(Text extracted from individual pages)

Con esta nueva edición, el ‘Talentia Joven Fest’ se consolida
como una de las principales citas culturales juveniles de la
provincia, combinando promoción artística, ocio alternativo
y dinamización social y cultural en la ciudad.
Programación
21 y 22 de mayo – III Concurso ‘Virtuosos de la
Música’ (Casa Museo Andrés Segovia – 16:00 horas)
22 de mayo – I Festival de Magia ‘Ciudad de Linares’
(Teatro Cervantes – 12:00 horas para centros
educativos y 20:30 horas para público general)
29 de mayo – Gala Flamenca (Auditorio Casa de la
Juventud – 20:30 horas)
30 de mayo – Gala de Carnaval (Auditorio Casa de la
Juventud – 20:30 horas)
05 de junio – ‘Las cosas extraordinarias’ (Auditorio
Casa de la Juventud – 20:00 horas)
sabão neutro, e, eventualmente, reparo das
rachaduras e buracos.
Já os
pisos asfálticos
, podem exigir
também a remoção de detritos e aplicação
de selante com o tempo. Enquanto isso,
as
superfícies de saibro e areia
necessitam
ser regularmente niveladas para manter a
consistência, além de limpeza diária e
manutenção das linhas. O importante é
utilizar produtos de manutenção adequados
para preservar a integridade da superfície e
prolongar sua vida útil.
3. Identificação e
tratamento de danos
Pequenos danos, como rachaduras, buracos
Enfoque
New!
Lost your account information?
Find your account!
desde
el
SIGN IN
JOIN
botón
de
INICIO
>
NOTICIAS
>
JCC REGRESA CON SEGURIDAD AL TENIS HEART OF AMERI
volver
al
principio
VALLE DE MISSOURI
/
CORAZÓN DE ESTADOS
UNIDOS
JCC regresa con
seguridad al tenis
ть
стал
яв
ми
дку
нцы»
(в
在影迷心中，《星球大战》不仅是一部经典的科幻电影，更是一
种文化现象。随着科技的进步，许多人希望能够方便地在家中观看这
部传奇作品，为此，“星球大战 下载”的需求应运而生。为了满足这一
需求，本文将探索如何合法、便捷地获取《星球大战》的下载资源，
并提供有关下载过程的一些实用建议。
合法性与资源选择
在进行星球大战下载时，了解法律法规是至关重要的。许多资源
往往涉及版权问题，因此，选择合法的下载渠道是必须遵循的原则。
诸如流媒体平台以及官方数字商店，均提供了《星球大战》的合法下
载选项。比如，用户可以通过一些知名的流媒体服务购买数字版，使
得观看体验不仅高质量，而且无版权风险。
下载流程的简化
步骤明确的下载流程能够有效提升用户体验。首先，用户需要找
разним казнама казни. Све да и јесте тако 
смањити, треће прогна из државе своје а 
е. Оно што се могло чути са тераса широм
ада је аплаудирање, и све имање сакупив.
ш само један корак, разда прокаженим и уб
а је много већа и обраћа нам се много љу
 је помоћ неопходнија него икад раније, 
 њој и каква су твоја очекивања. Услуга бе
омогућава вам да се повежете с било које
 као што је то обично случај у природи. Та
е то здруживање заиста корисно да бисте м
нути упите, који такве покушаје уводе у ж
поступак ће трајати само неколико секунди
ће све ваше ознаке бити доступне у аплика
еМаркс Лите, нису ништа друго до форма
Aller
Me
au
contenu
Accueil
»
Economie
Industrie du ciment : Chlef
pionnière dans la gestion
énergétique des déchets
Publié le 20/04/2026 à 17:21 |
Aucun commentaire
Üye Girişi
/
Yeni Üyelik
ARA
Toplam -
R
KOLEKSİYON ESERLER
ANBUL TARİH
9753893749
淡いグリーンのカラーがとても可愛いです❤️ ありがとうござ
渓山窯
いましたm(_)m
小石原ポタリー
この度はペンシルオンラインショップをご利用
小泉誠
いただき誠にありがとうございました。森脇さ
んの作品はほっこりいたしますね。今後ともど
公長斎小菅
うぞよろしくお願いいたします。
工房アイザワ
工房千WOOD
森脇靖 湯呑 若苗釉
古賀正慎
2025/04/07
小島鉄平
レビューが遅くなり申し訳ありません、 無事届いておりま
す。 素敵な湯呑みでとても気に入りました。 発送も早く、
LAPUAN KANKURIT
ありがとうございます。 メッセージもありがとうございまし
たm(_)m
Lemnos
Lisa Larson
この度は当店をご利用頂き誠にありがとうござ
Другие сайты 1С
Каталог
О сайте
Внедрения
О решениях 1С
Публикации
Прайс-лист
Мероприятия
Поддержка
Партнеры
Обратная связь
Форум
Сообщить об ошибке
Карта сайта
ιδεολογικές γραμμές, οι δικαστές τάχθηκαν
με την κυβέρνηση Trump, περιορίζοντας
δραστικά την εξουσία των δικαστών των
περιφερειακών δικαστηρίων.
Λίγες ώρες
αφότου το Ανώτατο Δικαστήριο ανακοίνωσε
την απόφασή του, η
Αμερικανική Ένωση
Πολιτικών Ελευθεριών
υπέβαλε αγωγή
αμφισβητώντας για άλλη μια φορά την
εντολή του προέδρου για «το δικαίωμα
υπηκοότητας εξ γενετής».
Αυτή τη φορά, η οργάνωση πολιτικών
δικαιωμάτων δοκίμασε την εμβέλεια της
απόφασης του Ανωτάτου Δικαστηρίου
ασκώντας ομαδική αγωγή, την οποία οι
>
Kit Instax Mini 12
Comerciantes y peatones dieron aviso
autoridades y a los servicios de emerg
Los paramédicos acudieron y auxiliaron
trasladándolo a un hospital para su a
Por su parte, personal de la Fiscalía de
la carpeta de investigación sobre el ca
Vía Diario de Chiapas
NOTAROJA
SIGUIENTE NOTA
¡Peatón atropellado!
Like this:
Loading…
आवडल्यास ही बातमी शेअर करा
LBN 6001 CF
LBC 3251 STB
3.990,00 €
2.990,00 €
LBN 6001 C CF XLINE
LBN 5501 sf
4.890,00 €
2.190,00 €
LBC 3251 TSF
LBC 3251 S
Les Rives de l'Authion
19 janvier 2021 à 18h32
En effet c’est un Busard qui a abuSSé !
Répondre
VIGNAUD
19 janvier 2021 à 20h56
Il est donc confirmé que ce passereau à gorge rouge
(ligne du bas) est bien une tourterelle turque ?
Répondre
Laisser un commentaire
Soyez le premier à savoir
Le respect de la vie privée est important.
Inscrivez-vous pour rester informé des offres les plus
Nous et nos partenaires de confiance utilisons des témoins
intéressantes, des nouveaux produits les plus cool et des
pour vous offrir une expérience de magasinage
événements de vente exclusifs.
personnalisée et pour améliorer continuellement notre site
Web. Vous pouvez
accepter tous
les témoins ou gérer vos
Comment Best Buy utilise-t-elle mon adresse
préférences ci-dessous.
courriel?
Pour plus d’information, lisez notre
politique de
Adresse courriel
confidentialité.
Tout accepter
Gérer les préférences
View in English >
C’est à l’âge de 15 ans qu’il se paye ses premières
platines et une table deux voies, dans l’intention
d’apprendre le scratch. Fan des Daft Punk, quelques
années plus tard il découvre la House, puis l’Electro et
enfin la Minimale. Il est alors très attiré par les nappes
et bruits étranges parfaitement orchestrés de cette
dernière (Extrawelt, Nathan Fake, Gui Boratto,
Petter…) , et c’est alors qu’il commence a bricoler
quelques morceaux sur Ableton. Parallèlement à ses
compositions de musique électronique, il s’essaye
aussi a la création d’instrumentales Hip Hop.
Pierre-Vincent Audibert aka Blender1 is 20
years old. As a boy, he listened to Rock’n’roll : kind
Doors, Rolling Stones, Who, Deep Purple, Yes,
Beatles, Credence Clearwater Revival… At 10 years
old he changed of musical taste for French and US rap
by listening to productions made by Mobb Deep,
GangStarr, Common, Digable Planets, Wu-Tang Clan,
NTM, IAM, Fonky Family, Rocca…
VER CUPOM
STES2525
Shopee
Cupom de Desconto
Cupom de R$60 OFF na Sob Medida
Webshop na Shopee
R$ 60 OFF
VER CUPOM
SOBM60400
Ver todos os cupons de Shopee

• [Work order]: Transcribe all of the material above line by line, keeping every character unchanged.

• [Solution below]:
Con esta nueva edición, el ‘Talentia Joven Fest’ se consolida
como una de las principales citas culturales juveniles de la
provincia, combinando promoción artística, ocio alternativo
y dinamización social y cultural en la ciudad.
Programación
21 y 22 de mayo – III Concurso ‘Virtuosos de la
Música’ (Casa Museo Andrés Segovia – 16:00 horas)
22 de mayo – I Festival de Magia ‘Ciudad de Linares’
(Teatro Cervantes – 12:00 horas para centros
educativos y 20:30 horas para público general)
29 de mayo – Gala Flamenca (Auditorio Casa de la
Juventud – 20:30 horas)
30 de mayo – Gala de Carnaval (Auditorio Casa de la
Juventud – 20:30 horas)
05 de junio – ‘Las cosas extraordinarias’ (Auditorio
Casa de la Juventud – 20:00 horas)
sabão neutro, e, eventualmente, reparo das
rachaduras e buracos.
Já os
pisos asfálticos
, podem exigir
também a remoção de detritos e aplicação
de selante com o tempo. Enquanto isso,
as
superfícies de saibro e areia
necessitam
ser regularmente niveladas para manter a
consistência, além de limpeza diária e
manutenção das linhas. O importante é
utilizar produtos de manutenção adequados
para preservar a integridade da superfície e
prolongar sua vida útil.
3. Identificação e
tratamento de danos
Pequenos danos, como rachaduras, buracos
Enfoque
New!
Lost your account information?
Find your account!
desde
el
SIGN IN
JOIN
botón
de
INICIO
>
NOTICIAS
>
JCC REGRESA CON SEGURIDAD AL TENIS HEART OF AMERI
volver
al
principio
VALLE DE MISSOURI
/
CORAZÓN DE ESTADOS
UNIDOS
JCC regresa con
seguridad al tenis
ть
стал
яв
ми
дку
нцы»
(в
在影迷心中，《星球大战》不仅是一部经典的科幻电影，更是一
种文化现象。随着科技的进步，许多人希望能够方便地在家中观看这
部传奇作品，为此，“星球大战 下载”的需求应运而生。为了满足这一
需求，本文将探索如何合法、便捷地获取《星球大战》的下载资源，
并提供有关下载过程的一些实用建议。
合法性与资源选择
在进行星球大战下载时，了解法律法规是至关重要的。许多资源
往往涉及版权问题，因此，选择合法的下载渠道是必须遵循的原则。
诸如流媒体平台以及官方数字商店，均提供了《星球大战》的合法下
载选项。比如，用户可以通过一些知名的流媒体服务购买数字版，使
得观看体验不仅高质量，而且无版权风险。
下载流程的简化
步骤明确的下载流程能够有效提升用户体验。首先，用户需要找
разним казнама казни. Све да и јесте тако 
смањити, треће прогна из државе своје а 
е. Оно што се могло чути са тераса широм
ада је аплаудирање, и све имање сакупив.
ш само један корак, разда прокаженим и уб
а је много већа и обраћа нам се много љу
 је помоћ неопходнија него икад раније, 
 њој и каква су твоја очекивања. Услуга бе
омогућава вам да се повежете с било које
 као што је то обично случај у природи. Та
е то здруживање заиста корисно да бисте м
нути упите, који такве покушаје уводе у ж
поступак ће трајати само неколико секунди
ће све ваше ознаке бити доступне у аплика
еМаркс Лите, нису ништа друго до форма
Aller
Me
au
contenu
Accueil
»
Economie
Industrie du ciment : Chlef
pionnière dans la gestion
énergétique des déchets
Publié le 20/04/2026 à 17:21 |
Aucun commentaire
Üye Girişi
/
Yeni Üyelik
ARA
Toplam -
R
KOLEKSİYON ESERLER
ANBUL TARİH
9753893749
淡いグリーンのカラーがとても可愛いです❤️ ありがとうござ
渓山窯
いましたm(_)m
小石原ポタリー
この度はペンシルオンラインショップをご利用
小泉誠
いただき誠にありがとうございました。森脇さ
んの作品はほっこりいたしますね。今後ともど
公長斎小菅
うぞよろしくお願いいたします。
工房アイザワ
工房千WOOD
森脇靖 湯呑 若苗釉
古賀正慎
2025/04/07
小島鉄平
レビューが遅くなり申し訳ありません、 無事届いておりま
す。 素敵な湯呑みでとても気に入りました。 発送も早く、
LAPUAN KANKURIT
ありがとうございます。 メッセージもありがとうございまし
たm(_)m
Lemnos
Lisa Larson
この度は当店をご利用頂き誠にありがとうござ
Другие сайты 1С
Каталог
О сайте
Внедрения
О решениях 1С
Публикации
Прайс-лист
Мероприятия
Поддержка
Партнеры
Обратная связь
Форум
Сообщить об ошибке
Карта сайта
ιδεολογικές γραμμές, οι δικαστές τάχθηκαν
με την κυβέρνηση Trump, περιορίζοντας
δραστικά την εξουσία των δικαστών των
περιφερειακών δικαστηρίων.
Λίγες ώρες
αφότου το Ανώτατο Δικαστήριο ανακοίνωσε
την απόφασή του, η
Αμερικανική Ένωση
Πολιτικών Ελευθεριών
υπέβαλε αγωγή
αμφισβητώντας για άλλη μια φορά την
εντολή του προέδρου για «το δικαίωμα
υπηκοότητας εξ γενετής».
Αυτή τη φορά, η οργάνωση πολιτικών
δικαιωμάτων δοκίμασε την εμβέλεια της
απόφασης του Ανωτάτου Δικαστηρίου
ασκώντας ομαδική αγωγή, την οποία οι
>
Kit Instax Mini 12
Comerciantes y peatones dieron aviso
autoridades y a los servicios de emerg
Los paramédicos acudieron y auxiliaron
trasladándolo a un hospital para su a
Por su parte, personal de la Fiscalía de
la carpeta de investigación sobre el ca
Vía Diario de Chiapas
NOTAROJA
SIGUIENTE NOTA
¡Peatón atropellado!
Like this:
Loading…
आवडल्यास ही बातमी शेअर करा
LBN 6001 CF
LBC 3251 STB
3.990,00 €
2.990,00 €
LBN 6001 C CF XLINE
LBN 5501 sf
4.890,00 €
2.190,00 €
LBC 3251 TSF
LBC 3251 S
Les Rives de l'Authion
19 janvier 2021 à 18h32
En effet c’est un Busard qui a abuSSé !
Répondre
VIGNAUD
19 janvier 2021 à 20h56
Il est donc confirmé que ce passereau à gorge rouge
(ligne du bas) est bien une tourterelle turque ?
Répondre
Laisser un commentaire
Soyez le premier à savoir
Le respect de la vie privée est important.
Inscrivez-vous pour rester informé des offres les plus
Nous et nos partenaires de confiance utilisons des témoins
intéressantes, des nouveaux produits les plus cool et des
pour vous offrir une expérience de magasinage
événements de vente exclusifs.
personnalisée et pour améliorer continuellement notre site
Web. Vous pouvez
accepter tous
les témoins ou gérer vos
Comment Best Buy utilise-t-elle mon adresse
préférences ci-dessous.
courriel?
Pour plus d’information, lisez notre
politique de
Adresse courriel
confidentialité.
Tout accepter
Gérer les préférences
View in English >
C’est à l’âge de 15 ans qu’il se paye ses premières
platines et une table deux voies, dans l’intention
d’apprendre le scratch. Fan des Daft Punk, quelques
années plus tard il découvre la House, puis l’Electro et
enfin la Minimale. Il est alors très attiré par les nappes
et bruits étranges parfaitement orchestrés de cette
dernière (Extrawelt, Nathan Fake, Gui Boratto,
Petter…) , et c’est alors qu’il commence a bricoler
quelques morceaux sur Ableton. Parallèlement à ses
compositions de musique électronique, il s’essaye
aussi a la création d’instrumentales Hip Hop.
Pierre-Vincent Audibert aka Blender1 is 20
years old. As a boy, he listened to Rock’n’roll : kind
Doors, Rolling Stones, Who, Deep Purple, Yes,
Beatles, Credence Clearwater Revival… At 10 years
old he changed of musical taste for French and US rap
by listening to productions made by Mobb Deep,
GangStarr, Common, Digable Planets, Wu-Tang Clan,
NTM, IAM, Fonky Family, Rocca…
VER CUPOM
STES2525
Shopee
Cupom de Desconto
Cupom de R$60 OFF na Sob Medida
Webshop na Shopee
R$ 60 OFF
VER CUPOM
SOBM60400
Ver todos os cupons de Shopee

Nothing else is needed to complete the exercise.